Cada mulher que passa por um abortamento logo no início da gestação, além de padecer com a tristeza da perda e viver seu luto, também sofre com o silenciamento de sua dor.
É possível que você tenha vivenciado um trauma significativo ao receber a notícia e se sentido desamparada pela equipe médica, que lhe ofereceu apenas orientações técnicas frias, sem o devido acolhimento pelo seu momento. Muitos profissionais de saúde parecem ignorar o quão cruel é dizer a uma mãe que acaba de descobrir que seu filho já não mais vive: “Daqui a pouco você tenta de novo” ou “que bom que foi no início né?”.
É muito provável que não tenham te apresentado a opção de aguardar que o processo se desse de forma natural e que você tenha sido encaminhada para um procedimento de esvaziamento uterino (que não é isento de riscos e deve ser indicado em casos bem específicos). E, pior ainda, você acabou na sala de recuperação ao lado de mães que acabaram de dar à luz.
A pressão da família, do trabalho e da sociedade para que você volte ao “normal” o mais rápido possível e a incompreensão em relação ao motivo de você estar tão emocionalmente abalada por um bebê que você nem chegou a conhecer podem ser avassaladoras.

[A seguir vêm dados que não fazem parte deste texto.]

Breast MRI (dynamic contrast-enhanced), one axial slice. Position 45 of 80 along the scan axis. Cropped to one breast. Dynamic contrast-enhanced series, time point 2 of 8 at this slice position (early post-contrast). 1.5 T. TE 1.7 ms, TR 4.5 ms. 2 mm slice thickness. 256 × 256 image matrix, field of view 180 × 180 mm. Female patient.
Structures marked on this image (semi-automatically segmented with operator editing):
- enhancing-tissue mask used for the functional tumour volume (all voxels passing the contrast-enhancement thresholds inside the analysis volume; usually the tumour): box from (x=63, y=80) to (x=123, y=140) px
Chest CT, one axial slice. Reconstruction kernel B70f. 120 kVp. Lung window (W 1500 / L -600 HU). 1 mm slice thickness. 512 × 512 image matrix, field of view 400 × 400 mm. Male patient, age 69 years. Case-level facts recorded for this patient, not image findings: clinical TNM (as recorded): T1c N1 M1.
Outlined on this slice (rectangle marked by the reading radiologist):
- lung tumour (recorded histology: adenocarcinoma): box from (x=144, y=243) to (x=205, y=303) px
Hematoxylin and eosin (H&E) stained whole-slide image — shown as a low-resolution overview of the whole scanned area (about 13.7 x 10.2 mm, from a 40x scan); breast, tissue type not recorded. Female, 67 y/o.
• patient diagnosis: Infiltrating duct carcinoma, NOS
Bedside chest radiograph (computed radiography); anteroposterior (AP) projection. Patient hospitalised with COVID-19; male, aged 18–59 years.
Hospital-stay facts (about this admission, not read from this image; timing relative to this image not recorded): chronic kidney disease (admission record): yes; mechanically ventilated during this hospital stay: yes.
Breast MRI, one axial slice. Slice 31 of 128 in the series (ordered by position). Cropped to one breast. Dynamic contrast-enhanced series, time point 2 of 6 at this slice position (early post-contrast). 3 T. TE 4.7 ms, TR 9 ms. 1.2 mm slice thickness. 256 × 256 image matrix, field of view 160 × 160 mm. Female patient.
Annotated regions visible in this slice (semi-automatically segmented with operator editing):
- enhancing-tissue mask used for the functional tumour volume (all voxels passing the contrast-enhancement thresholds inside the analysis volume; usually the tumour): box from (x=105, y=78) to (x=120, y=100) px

Ninguém te ofereceu informações de maneira clara e acolhedora.Nunca te disseram o quão comum é o aborto no primeiro trimestre – existem estatisticas que apontam cerca de 20%, a depender da população e dos fatores de risco. Ainda, não te tranquilizaram de maneira suficiente e convincente: nada do que você possa ter feito causou o aborto e nada poderia tê-lo prevenido. A maioria esmagadora das interrupções de desenvolvimento ocorre por causas genéticas, e não há nada que possa ser feito para evitá-las. E nada do que você imagina as causa.
Se você soubesse antes o quão comum é, quantas mulheres passam por essa experiência muito mais frequentemente do que você imaginava, e se te dissessem que você não tem absolutamente nenhuma culpa pelo que aconteceu, talvez fosse menos difícil lidar com essa dor. E falar sobre ela.
Eu sei que esse assunto ainda é um grande tabu, mas não falamos o suficiente sobre m0rt4, intercorrências e complicações. É muito mais difícil acolher um desfecho ruim e não esperado quando sequer imaginamos essa possibilidade.
Peço desculpas se pareço portadora de más notícias, mas as gestantes devem estar cientes da possibilidade de não terem um bebê vivo nos braços. Isso é chocante e minha intenção não é causar medo ou insegurança, mas é necessário também falar sobre os maus desfechos e que podem ocorrer. Inclusive bons planos de parto incluem as preferências de conduta em caso de óbito fetal.
Não é mórbido pensar em m0rt3 quando o que se espera é a vida. É a realidade.
Tanto para que mulheres como você, que passaram por um aborto, sejam acolhidas em sua dor, como para que outras saibam que essa possibilidade existe e possam se preparar para essa situação.
E pra você, um grande abraço. Eu te vejo.